**REQUIREMENT:** Identify all lines in the listing that include the word "size", and copy them out.

**EXERCISE DATA:**
● ● ● ● ● ● ●

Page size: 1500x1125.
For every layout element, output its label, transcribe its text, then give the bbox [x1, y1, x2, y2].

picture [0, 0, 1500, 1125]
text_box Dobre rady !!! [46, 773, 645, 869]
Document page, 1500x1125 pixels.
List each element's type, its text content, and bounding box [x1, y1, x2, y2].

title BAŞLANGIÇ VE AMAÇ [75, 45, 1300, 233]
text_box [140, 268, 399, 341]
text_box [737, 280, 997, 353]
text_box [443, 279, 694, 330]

● ● ● ● ● ● ●

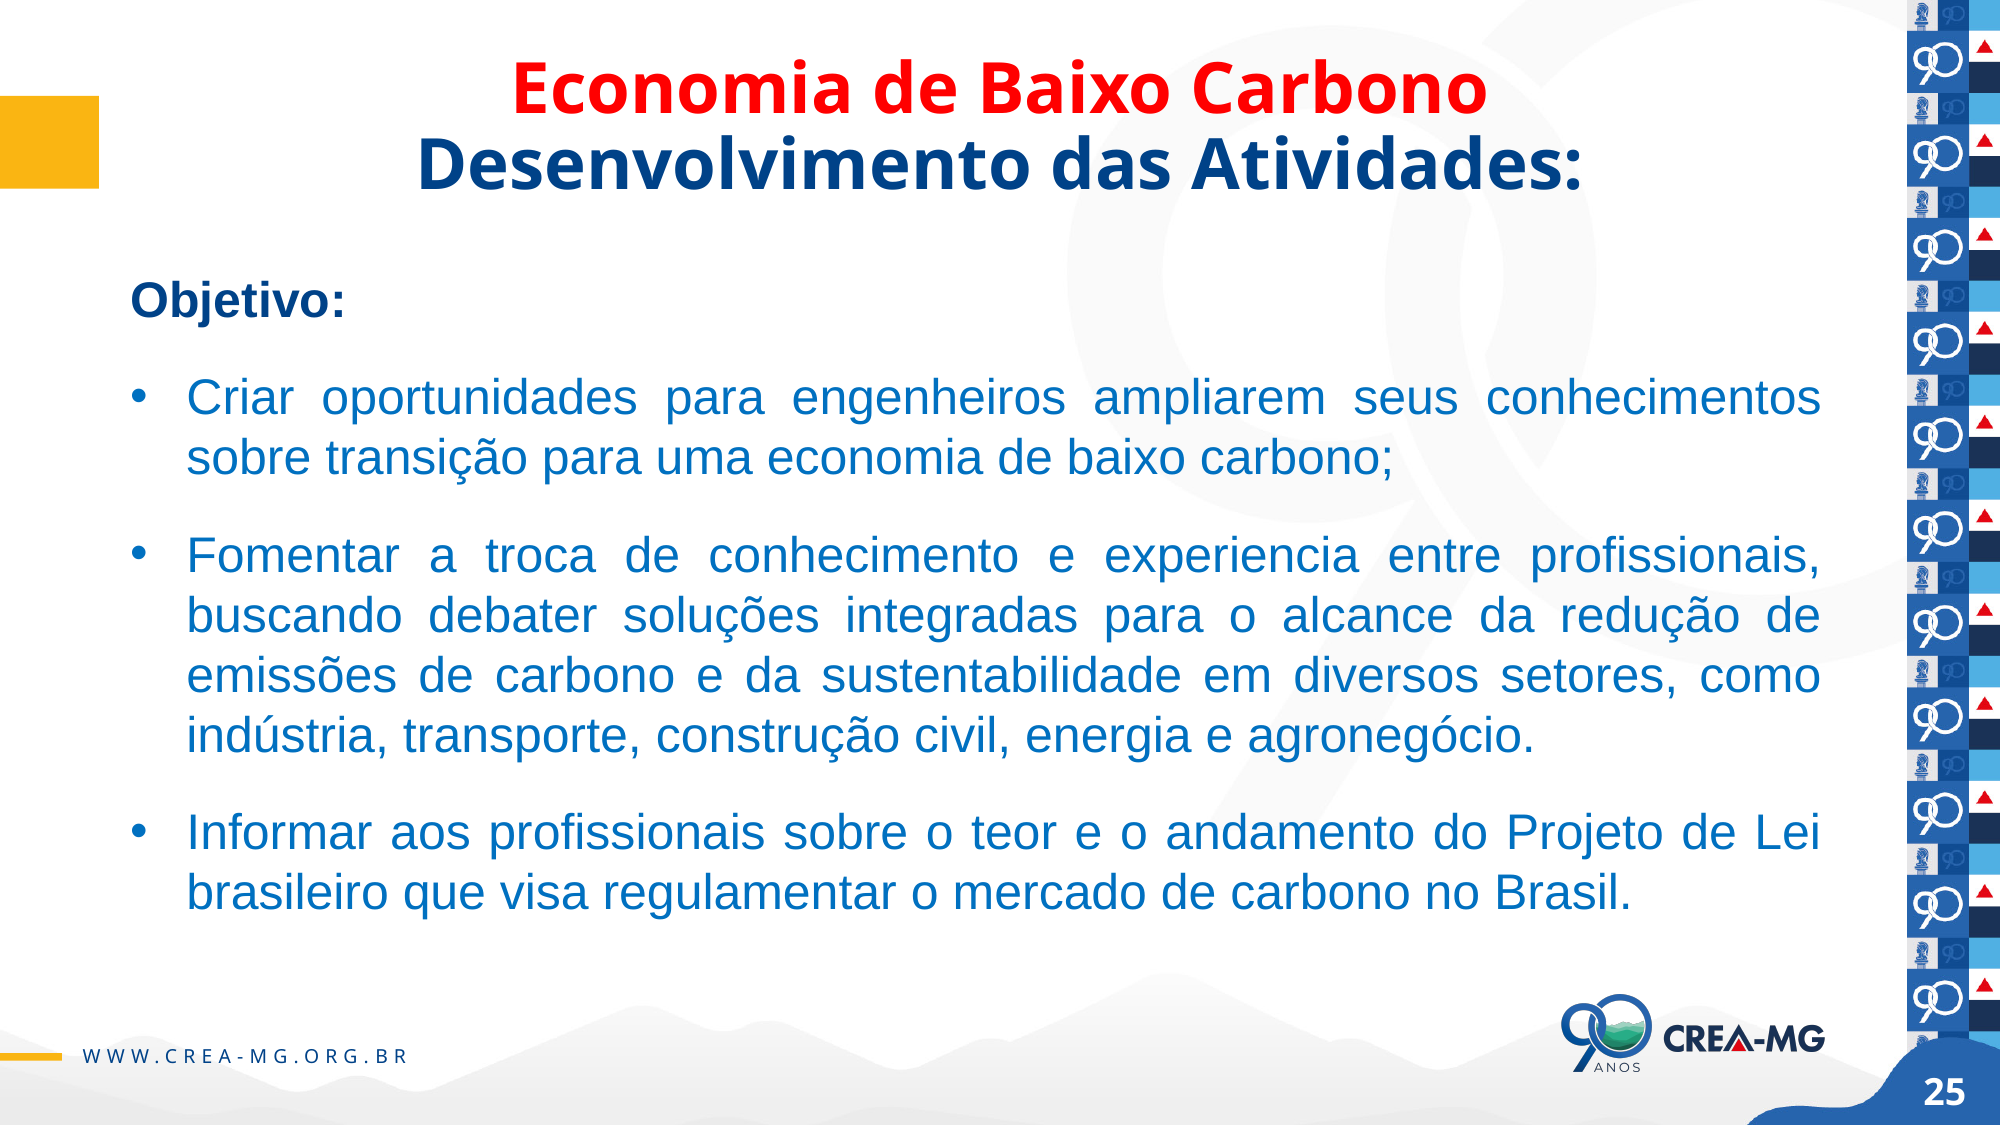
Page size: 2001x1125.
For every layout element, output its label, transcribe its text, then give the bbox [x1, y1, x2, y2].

● ● ● ● ● ● ●

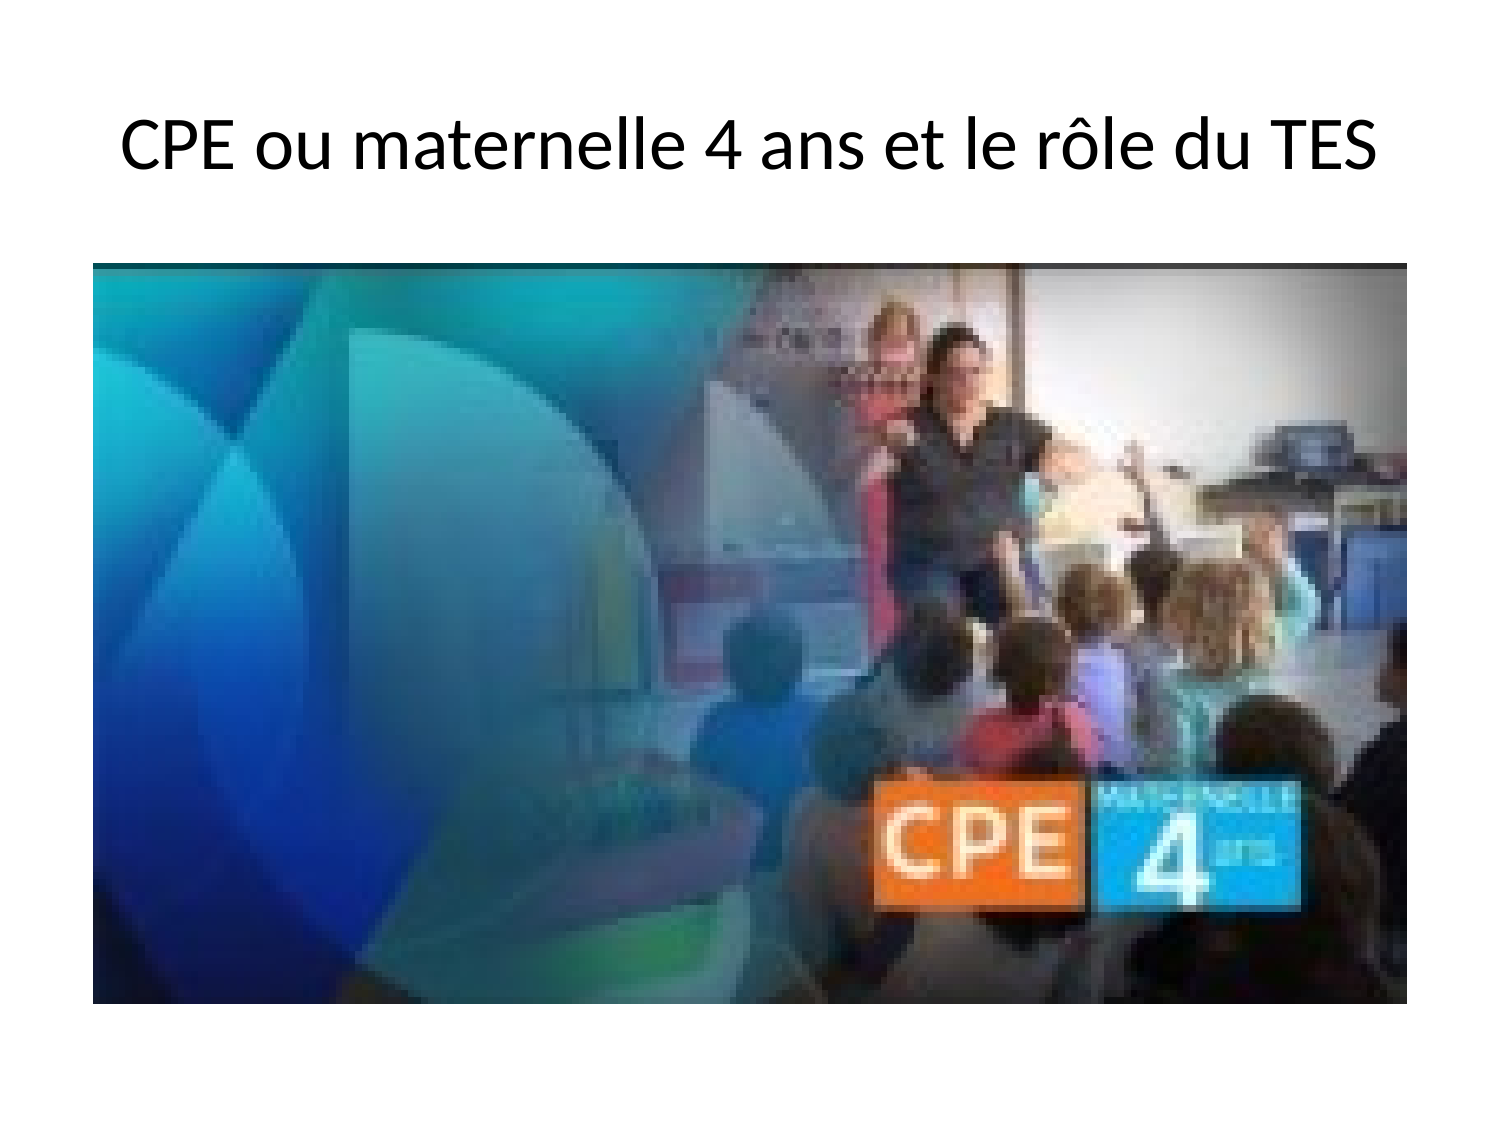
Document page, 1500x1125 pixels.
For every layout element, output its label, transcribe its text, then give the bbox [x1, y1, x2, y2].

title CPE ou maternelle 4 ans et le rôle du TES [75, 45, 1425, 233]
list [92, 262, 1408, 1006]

● ● ● ● ● ● ●

**OUTPUT BELOW:**
Page size: 1500x1125.
Page size: 2001x1125.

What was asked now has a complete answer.